#### [Your task]
Select, from the material below, each line with "output" in it.

********************

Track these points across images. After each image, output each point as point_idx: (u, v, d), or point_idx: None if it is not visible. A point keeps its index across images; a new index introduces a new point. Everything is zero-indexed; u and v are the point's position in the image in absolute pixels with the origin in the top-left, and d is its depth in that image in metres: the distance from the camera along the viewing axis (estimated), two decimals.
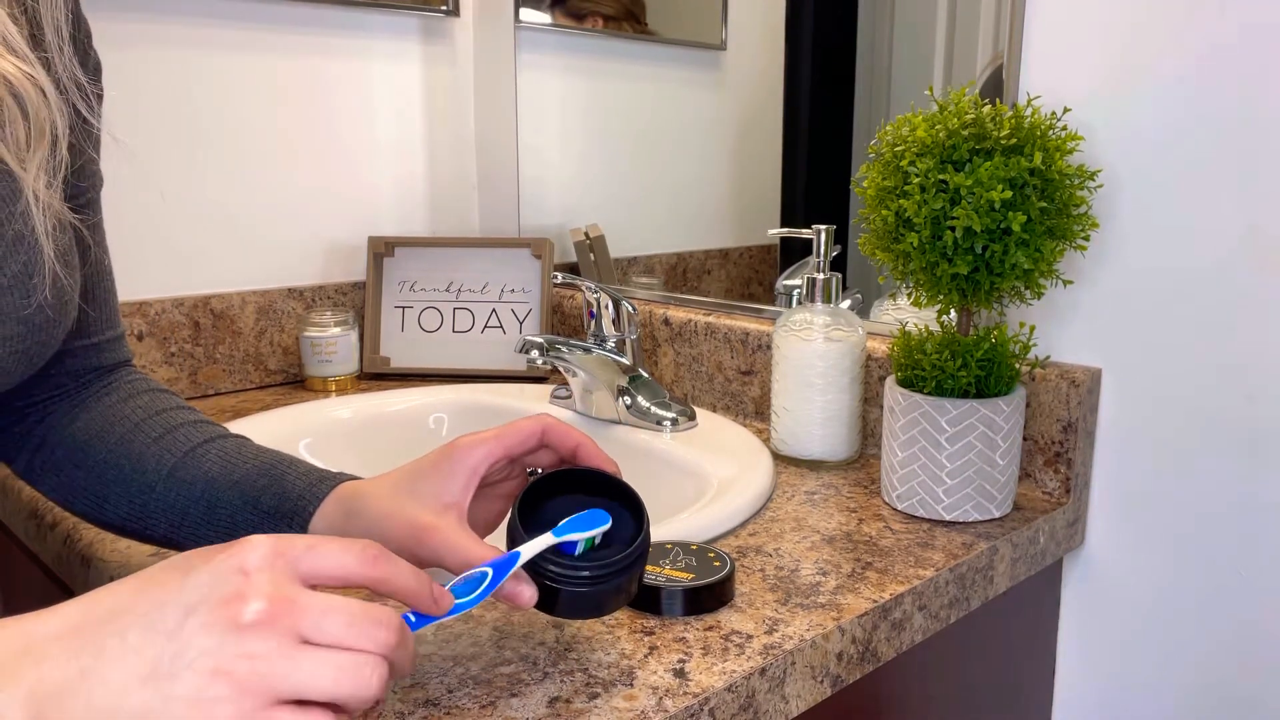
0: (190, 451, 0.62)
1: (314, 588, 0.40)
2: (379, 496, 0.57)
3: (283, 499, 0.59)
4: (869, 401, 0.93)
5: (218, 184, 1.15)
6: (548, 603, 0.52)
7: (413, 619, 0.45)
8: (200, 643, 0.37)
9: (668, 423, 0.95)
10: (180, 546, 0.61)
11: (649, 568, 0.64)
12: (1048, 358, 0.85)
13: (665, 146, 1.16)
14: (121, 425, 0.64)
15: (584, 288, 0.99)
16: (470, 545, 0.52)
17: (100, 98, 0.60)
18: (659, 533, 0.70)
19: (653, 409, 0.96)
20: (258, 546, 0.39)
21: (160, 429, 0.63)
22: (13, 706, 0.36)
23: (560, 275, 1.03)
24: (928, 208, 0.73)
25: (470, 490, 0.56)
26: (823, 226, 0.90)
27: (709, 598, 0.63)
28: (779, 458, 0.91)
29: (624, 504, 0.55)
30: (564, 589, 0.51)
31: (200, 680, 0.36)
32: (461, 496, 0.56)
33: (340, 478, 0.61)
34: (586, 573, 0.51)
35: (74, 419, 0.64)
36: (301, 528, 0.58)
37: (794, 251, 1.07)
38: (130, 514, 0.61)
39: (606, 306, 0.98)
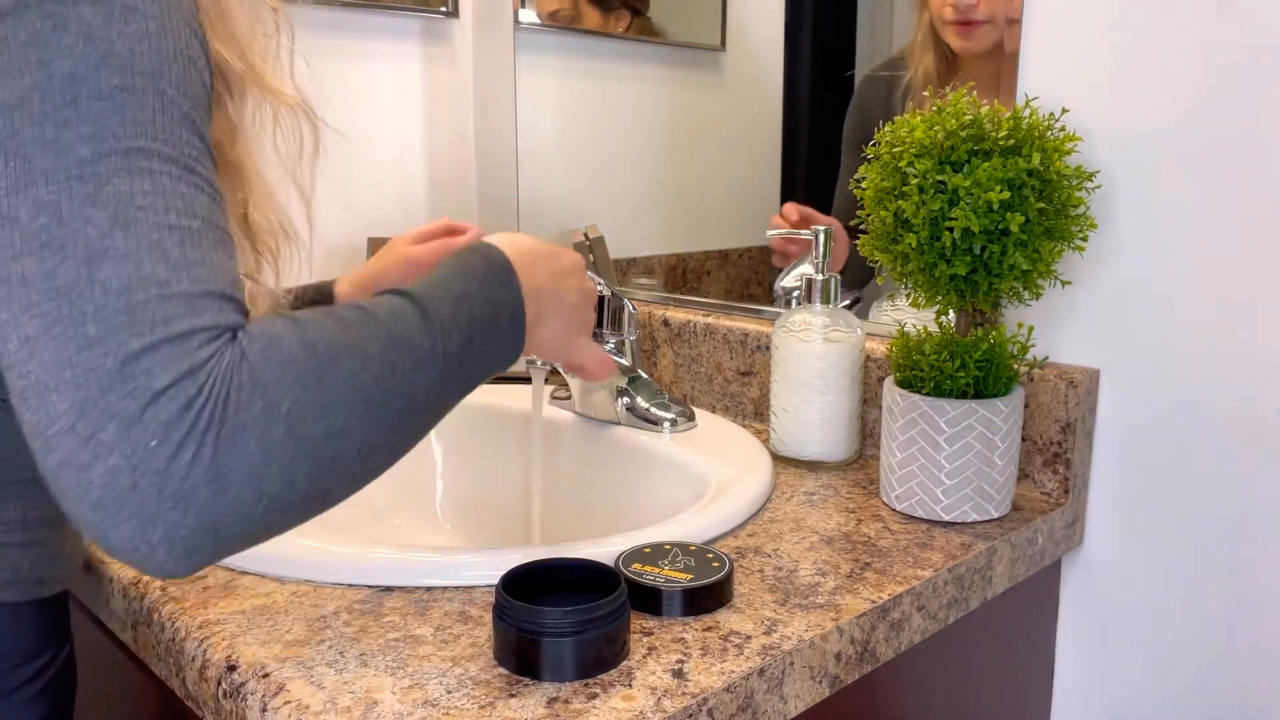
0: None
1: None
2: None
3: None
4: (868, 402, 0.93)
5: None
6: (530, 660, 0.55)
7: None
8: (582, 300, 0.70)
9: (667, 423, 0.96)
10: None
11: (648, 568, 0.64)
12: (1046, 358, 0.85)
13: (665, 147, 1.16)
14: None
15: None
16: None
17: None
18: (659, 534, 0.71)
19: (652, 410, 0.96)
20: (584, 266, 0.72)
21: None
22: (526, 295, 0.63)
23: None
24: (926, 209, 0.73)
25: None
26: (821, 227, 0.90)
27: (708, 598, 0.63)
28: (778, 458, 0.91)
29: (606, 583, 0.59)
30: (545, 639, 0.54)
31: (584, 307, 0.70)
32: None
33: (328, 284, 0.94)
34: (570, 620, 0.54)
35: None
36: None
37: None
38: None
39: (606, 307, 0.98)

********************

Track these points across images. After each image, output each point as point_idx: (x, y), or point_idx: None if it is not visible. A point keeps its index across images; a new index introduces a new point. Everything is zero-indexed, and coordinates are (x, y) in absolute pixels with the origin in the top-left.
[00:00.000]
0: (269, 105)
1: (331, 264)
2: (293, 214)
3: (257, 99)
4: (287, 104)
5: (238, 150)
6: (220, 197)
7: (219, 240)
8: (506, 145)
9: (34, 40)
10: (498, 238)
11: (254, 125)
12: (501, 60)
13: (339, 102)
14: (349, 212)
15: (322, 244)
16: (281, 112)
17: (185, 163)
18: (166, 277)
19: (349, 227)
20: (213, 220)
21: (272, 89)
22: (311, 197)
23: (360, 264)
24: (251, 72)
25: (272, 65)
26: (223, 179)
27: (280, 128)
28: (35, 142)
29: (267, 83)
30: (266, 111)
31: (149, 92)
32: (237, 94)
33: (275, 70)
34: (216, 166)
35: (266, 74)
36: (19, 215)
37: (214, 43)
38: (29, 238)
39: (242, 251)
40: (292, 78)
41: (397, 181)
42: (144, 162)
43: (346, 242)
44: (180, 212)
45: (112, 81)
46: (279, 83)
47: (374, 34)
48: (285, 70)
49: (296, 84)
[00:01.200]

********************

#### [Exercise answer]
Track these points across images. After each image, output each point as point_idx: (u, v, d), or point_idx: None if it is not visible. A point keeps its index across images; a new index introduces a new point. Everything is zero-indexed; u and v are the point's position in the image in absolute pixels with the origin in the top-left, and d is its depth in that image in metres: the distance from the camera along the viewing axis (estimated), two decimals.
Track these points across images. After each image, output each point as point_idx: (x, y), or point_idx: None if it is not visible. A point keeps its index across images; a new index introduces a new point. Everything is zero-indexed, and coordinates are (x, y) in absolute pixels with the origin in the top-left.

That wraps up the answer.